### [Extract provided]

The fact its creator is a controversial figure whose alliance with the Nazi Party is still held up to scrutiny, and still as coolly contested by Riefenstahl, forces one to examine the boundaries of "artistic integrity" versus a very fundamental morality. One cannot view Olympia simply as film, or simply as propaganda.
There was almost as much preparation for Olympia 's shooting as for the Games themselves. For the best angles, uninterrupted by distracted participants, two steel towers were built in the stadium infield, and pits were dug for the sprinting and jumping events. Scaffolding platforms caught the rowing teams in their winning strokes thanks to cameras pulled along tracks by car. Hundreds of technicians and advisors were brought in, as were some of the best camera people. Several cameramen had previously worked with Riefenstahl on her earlier film, Triumph of the Will , a stunning record of Hitler's Nazi rallies, as well as the "mountain" films by Arnold Fanck that she had starred in. Despite Riefenstahl's total control, much of the look of Olympia was due to people such as Hans Ertl, for the celebrated diving sequences, Walter Frentz for the marathon, yachting events and the romantic opening scenes in Part II, and Gustav Lantschner for the gymnastic, equestrian and some of the diving.
Three kinds of film stock were used; one was good for half-tones, one flattering to outdoor scenes, a third for architecture. Over ten hours of film were shot each day during the 16-day games. Including training footage (incorporated into the film) and reshooting (some winning athletes were delighted to recreate their finest moments), there were 250 hours for her, alone, to edit. Logging the film took a month, viewing the rushes more than two. According to the director, editing took a year and a half: "It was cut like a symphony . . . according to laws of aesthetics and rhythm." Adding the sound took another six weeks. It must be remembered that in 1936–37, there were no zoom lenses, no soundproof cameras, no computer mixing— merely what was, to us now, primitive technology.

### [Provided material]

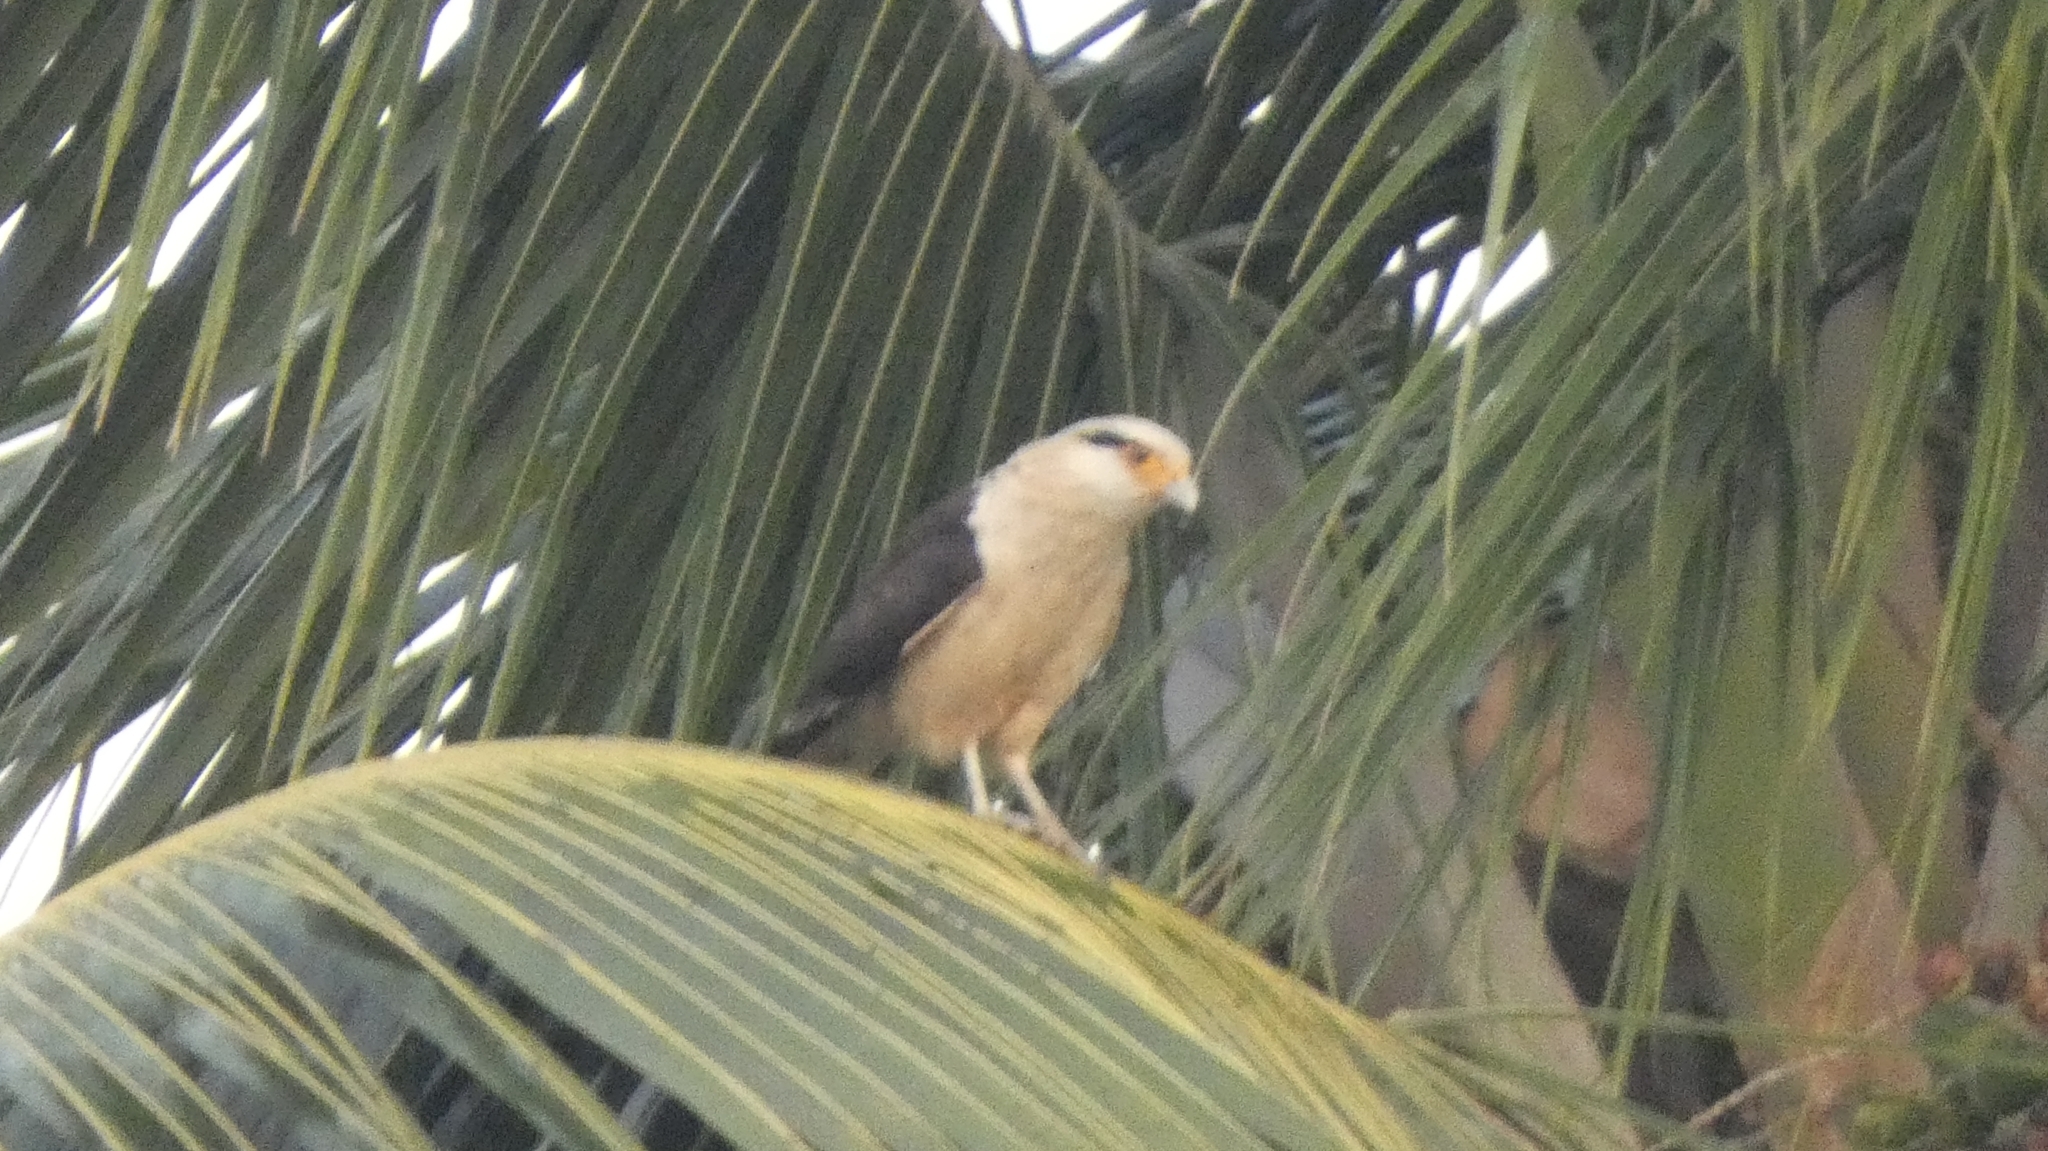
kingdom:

### [Direction]
Answer from the text above on the making of Olympia:
(a) How many steel towers were built in the stadium infield?
(b) How many hours of film were there for Riefenstahl to edit?
(c) How long did adding the sound take?

### [The completed task]
(a) Two.
(b) 250 hours.
(c) Six weeks.